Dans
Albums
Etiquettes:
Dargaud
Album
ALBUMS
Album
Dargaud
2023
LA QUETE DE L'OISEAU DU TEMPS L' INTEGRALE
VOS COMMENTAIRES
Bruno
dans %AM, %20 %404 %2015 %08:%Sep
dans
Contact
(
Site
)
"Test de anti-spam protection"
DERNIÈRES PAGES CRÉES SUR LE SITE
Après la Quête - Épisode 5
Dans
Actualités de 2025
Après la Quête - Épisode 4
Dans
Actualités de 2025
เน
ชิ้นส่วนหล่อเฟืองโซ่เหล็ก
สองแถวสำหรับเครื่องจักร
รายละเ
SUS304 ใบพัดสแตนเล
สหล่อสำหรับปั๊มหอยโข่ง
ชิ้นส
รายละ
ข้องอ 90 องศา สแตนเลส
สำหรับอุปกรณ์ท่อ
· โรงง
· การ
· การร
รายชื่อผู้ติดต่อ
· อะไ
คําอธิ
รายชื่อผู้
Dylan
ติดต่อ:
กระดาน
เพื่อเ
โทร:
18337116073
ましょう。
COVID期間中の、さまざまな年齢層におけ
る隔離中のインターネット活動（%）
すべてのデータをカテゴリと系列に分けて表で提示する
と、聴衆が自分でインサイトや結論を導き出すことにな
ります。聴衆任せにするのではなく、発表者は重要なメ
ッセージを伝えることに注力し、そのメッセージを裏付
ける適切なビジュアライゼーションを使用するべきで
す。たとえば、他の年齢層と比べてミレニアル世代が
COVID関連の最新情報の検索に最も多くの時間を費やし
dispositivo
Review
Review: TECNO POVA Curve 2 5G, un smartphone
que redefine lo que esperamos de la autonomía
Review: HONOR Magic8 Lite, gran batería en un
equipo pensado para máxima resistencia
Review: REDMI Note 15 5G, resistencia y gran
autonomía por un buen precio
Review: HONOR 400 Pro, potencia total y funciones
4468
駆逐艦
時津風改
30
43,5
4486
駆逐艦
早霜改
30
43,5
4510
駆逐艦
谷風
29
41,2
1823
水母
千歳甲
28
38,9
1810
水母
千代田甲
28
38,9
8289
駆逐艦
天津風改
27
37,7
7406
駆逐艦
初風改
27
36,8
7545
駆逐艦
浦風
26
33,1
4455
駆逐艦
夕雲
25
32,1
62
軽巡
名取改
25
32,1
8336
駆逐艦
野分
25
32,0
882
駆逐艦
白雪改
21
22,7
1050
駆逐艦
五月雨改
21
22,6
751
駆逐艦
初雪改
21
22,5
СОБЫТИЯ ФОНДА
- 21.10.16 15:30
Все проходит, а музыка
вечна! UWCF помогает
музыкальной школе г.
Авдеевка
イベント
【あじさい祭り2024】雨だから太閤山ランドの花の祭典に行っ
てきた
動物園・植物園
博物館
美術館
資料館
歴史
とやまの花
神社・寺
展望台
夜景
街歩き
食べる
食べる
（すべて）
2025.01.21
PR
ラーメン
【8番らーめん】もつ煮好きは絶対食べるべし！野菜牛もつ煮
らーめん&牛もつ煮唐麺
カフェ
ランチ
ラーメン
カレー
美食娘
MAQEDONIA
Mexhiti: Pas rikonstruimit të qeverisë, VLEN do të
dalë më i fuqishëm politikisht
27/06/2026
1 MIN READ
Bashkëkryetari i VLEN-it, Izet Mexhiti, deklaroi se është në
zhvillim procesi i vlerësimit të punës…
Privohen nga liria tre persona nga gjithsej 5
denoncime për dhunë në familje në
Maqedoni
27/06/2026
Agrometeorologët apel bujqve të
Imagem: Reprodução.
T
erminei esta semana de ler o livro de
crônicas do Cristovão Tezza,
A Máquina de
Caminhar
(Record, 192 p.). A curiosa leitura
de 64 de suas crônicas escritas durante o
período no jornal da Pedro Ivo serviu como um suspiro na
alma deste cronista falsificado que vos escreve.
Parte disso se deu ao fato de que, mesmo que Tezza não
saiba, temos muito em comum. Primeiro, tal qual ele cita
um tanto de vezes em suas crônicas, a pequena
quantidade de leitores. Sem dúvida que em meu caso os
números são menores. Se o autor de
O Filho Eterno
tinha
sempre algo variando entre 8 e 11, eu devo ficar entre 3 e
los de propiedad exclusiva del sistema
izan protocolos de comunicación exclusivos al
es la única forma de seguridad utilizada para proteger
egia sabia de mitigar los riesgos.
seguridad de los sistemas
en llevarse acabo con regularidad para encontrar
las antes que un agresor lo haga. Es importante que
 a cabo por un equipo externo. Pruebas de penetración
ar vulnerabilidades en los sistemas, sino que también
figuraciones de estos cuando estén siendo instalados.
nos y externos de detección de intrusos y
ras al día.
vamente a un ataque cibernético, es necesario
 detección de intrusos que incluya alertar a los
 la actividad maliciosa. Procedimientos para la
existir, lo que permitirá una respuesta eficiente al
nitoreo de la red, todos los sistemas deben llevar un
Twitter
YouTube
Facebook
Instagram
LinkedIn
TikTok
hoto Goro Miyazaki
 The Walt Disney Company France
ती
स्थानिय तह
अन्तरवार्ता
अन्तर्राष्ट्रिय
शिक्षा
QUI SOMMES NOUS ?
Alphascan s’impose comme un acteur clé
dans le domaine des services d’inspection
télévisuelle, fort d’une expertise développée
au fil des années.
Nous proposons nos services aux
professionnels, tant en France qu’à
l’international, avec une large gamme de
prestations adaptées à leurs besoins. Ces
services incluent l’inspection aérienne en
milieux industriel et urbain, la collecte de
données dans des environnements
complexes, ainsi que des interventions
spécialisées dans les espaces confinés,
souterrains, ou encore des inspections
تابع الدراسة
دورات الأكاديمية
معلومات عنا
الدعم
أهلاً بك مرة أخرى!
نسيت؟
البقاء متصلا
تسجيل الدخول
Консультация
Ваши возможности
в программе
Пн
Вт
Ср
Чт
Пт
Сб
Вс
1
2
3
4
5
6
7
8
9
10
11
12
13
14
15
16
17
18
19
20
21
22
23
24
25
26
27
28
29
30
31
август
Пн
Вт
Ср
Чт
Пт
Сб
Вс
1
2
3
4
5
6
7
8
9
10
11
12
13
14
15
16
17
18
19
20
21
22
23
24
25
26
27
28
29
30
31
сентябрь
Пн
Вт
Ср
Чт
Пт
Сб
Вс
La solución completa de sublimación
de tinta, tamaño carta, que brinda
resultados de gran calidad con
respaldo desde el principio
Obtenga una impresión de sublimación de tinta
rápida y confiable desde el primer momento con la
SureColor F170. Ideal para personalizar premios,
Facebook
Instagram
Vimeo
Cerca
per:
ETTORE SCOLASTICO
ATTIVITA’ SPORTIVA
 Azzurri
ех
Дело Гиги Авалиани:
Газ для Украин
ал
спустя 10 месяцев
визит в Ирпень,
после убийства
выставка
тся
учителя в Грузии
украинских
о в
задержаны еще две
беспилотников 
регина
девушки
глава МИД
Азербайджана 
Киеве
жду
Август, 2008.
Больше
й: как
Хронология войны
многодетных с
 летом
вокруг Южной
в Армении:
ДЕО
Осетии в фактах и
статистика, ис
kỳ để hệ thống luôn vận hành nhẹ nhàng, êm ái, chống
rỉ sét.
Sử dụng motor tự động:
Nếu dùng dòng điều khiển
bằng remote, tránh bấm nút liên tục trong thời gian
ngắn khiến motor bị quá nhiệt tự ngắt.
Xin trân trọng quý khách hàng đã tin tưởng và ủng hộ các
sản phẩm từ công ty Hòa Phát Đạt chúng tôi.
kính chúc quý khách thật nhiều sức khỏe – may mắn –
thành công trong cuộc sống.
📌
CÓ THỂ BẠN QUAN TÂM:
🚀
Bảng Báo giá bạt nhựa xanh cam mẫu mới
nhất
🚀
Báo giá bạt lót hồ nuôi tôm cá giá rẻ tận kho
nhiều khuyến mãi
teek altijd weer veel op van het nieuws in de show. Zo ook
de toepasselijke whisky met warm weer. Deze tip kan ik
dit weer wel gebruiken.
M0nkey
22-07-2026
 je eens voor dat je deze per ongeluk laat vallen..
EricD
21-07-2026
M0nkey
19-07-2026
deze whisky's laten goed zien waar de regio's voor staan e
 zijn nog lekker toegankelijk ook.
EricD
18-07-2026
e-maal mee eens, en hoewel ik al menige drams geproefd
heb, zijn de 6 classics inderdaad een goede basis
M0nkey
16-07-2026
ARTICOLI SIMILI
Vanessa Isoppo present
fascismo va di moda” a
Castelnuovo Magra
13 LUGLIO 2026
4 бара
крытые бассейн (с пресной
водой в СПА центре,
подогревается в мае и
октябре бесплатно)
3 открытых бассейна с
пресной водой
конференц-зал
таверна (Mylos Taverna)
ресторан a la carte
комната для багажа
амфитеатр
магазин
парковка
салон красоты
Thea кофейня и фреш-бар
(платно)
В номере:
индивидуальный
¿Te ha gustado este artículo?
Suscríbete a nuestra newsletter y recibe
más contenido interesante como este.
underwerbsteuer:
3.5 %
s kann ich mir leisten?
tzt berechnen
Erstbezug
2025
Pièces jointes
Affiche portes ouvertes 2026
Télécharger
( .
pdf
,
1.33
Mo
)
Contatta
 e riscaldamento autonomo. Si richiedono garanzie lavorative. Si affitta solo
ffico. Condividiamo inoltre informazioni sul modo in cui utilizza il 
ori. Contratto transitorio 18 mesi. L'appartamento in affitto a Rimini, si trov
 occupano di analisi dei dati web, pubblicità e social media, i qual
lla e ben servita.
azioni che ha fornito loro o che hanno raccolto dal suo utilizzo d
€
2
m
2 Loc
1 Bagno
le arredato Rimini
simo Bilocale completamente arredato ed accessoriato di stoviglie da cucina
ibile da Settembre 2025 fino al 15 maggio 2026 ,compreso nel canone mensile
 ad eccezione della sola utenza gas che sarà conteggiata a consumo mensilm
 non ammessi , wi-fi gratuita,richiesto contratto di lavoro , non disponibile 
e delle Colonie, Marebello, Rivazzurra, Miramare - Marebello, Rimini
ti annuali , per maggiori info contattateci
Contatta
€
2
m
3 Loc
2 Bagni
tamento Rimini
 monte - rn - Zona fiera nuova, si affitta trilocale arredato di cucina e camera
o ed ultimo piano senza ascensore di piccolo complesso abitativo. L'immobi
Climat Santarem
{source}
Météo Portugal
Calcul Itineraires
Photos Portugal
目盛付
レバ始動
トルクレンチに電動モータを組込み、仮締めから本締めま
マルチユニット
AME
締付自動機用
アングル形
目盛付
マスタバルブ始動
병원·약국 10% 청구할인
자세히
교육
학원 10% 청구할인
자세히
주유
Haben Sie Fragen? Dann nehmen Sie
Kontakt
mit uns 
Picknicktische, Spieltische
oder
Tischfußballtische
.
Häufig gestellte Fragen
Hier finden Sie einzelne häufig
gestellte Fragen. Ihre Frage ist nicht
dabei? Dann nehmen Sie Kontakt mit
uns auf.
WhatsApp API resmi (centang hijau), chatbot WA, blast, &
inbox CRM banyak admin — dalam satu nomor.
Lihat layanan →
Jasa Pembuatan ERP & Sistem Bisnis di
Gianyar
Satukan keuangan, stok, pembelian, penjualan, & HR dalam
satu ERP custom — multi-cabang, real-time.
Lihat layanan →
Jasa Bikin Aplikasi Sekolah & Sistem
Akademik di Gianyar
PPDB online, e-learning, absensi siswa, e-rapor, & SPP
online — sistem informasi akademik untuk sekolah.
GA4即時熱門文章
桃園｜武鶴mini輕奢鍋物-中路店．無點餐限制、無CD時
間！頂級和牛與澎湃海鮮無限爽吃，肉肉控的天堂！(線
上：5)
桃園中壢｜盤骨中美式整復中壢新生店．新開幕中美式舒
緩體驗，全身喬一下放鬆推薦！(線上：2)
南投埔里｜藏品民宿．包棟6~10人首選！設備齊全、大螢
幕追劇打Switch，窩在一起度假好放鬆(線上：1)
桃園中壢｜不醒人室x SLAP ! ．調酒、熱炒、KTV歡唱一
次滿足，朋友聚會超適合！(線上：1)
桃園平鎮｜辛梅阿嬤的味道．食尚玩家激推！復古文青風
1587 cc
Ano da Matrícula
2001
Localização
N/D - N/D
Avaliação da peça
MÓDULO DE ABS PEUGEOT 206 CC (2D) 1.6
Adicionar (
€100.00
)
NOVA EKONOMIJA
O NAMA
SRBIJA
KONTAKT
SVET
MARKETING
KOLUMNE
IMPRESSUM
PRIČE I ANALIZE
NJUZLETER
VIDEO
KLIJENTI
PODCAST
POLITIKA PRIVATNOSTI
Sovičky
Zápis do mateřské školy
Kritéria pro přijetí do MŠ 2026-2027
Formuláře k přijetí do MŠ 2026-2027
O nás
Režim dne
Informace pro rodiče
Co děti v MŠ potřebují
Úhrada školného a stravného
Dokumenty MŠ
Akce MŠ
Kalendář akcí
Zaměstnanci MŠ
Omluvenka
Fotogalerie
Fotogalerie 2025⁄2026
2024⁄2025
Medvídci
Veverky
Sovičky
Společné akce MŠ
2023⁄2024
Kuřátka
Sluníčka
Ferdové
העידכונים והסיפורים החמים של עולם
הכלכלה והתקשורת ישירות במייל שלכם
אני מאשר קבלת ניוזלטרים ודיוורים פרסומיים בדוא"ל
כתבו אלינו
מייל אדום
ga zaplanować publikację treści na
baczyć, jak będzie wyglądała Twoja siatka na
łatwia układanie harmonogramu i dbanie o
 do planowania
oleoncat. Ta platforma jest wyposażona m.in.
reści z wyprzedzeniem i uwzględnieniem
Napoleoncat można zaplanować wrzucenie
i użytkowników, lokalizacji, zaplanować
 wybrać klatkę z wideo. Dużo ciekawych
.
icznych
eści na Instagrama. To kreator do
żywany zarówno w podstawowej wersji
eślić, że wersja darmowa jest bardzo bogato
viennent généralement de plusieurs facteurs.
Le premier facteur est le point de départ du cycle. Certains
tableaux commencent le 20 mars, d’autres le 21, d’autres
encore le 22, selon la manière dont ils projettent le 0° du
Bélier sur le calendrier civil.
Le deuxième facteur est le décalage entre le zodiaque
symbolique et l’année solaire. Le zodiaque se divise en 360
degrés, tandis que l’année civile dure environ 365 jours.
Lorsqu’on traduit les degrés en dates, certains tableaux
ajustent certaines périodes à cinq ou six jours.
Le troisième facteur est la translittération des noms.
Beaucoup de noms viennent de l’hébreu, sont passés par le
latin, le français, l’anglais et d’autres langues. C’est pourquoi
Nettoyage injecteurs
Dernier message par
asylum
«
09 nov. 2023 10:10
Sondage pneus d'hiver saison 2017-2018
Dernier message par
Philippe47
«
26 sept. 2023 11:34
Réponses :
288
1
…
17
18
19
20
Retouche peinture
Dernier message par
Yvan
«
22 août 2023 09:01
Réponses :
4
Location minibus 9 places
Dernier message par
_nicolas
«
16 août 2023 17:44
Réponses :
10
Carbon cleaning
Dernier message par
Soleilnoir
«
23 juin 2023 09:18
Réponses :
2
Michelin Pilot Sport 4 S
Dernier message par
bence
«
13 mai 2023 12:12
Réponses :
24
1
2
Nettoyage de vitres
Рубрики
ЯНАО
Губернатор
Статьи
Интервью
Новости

## EXERCISE DESCRIPTION:
Which lines in the data above contain the string "Quête", matching case? Report each of those lines in full.

## OUTPUT OF THE TASK:
Après la Quête - Épisode 5
Après la Quête - Épisode 4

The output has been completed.